「ある明治人の記録」
「血涙の辞」に始まるこの物語には、敗戦で会津藩士たちがたどった苦難の姿と、藩士たちの心情が切々と綴
(つづ)られています。副題「会津人柴五郎の遺書」の柴五郎は、薩摩・長州の藩閥
(はんばつ)によって要職を独占されていた明治政府で、陸軍大将にまで進んだ人物です。五郎は、武士の謙虚さと温情を持ち、常に敗者の尊厳に配慮するなど、多くの人々に慕われた会津人でした。
一家の自決
柴五郎は、万延元年(1860)に会津藩士柴佐多蔵の五男に生まれています。
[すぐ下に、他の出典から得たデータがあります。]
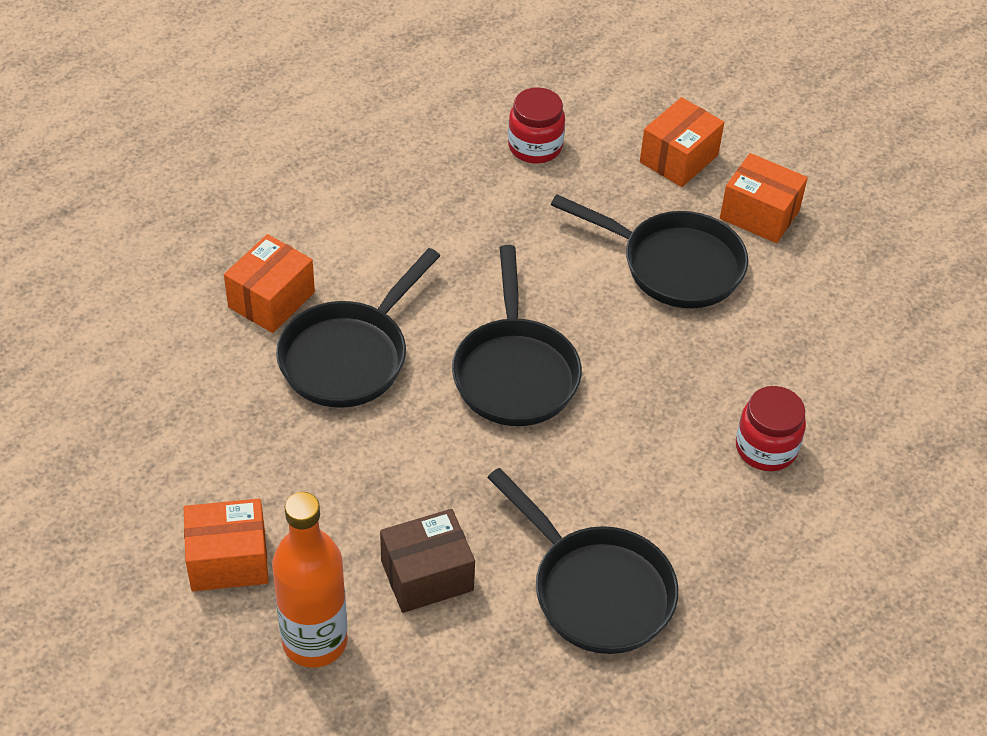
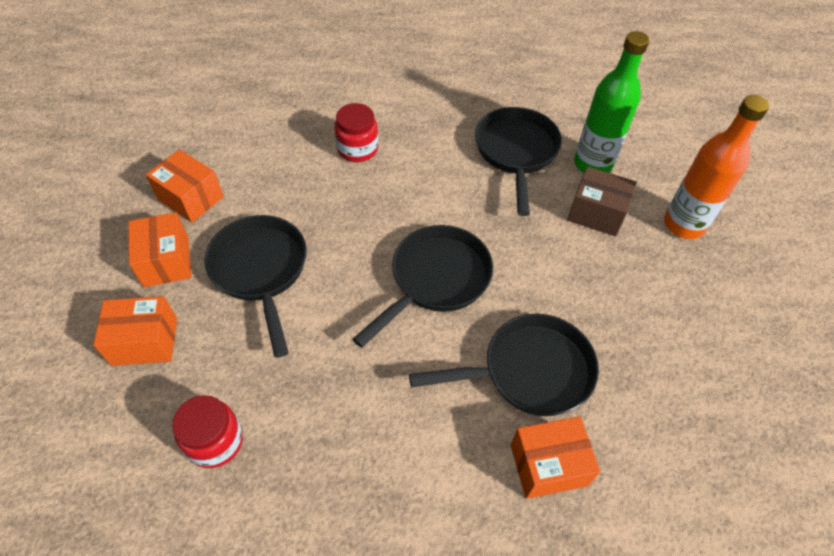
camera: 135 degrees left, 5 degrees up
(228, 560) = (708, 297): orange box -> orange box (191, 198)
(491, 649) = (592, 164): none -> green bottle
8歳で藩校日新館へ入学、戊辰(ぼしん)戦争が勃発します。西軍が城下へなだれ込む直前、母親の強い勧めで、沢(門田町面川)の別荘へ出かけ難を逃れます。しかし、祖母・母・妹らは自邸で自決し、屋敷は消失しました。
「ここは戦場なるぞ」
落城後、五郎は父と兄弟とともに藩士の新天地斗南(となみ)藩(青森県)へ移住。北の冷涼でやせた大地で、藩士たちは飢餓のため、生死の境をさまよいました。「挙藩流罪」とも言える敗者へのこの仕打ちに、父は「薩長の下郎武士どもに笑わるるぞ、生き抜け、ここは戦場なるぞ」と叱責(しっせき)しました。
陸軍へ
五郎は、藩の選抜で青森県庁の給仕となったのを機に上京、旧藩士らを頼りながら、陸軍幼年学校へ15歳で入学します。五郎は、士官学校を経て、軍人としての頭角を現していきます。
北清事変
明治33年(1900)北京の外国公使館(今の大使館)区域が、民衆の反感を背景に組織された義和団に襲撃されました。駐在武官に派遣されていた柴五郎は、解放されるまでの二ヶ月間のろう城戦を指揮し、その適切で勇敢な行動で、各国から高い称賛を受けています。さらに、解放後に占領した北京で、略奪や虐待を厳しく戒め、中国の人々の保護にも努めています。
終戦
日露戦争の勝利、第一次世界大戦への参戦など、日本の軍事大国化とともに、五郎は昇進を重ね、61歳で陸軍大将となります。その4年後に退役し、東京の自宅で余生を送ります。
晩年は、会津出身者の支援のため、育英事業に尽力しています。
太平洋戦争の敗戦を告げる玉音放送を聞いた1ヶ月後、身辺を静かに整理し、自決します。一命をとりとめますが、その年の12月に、85歳で息を引き取りました。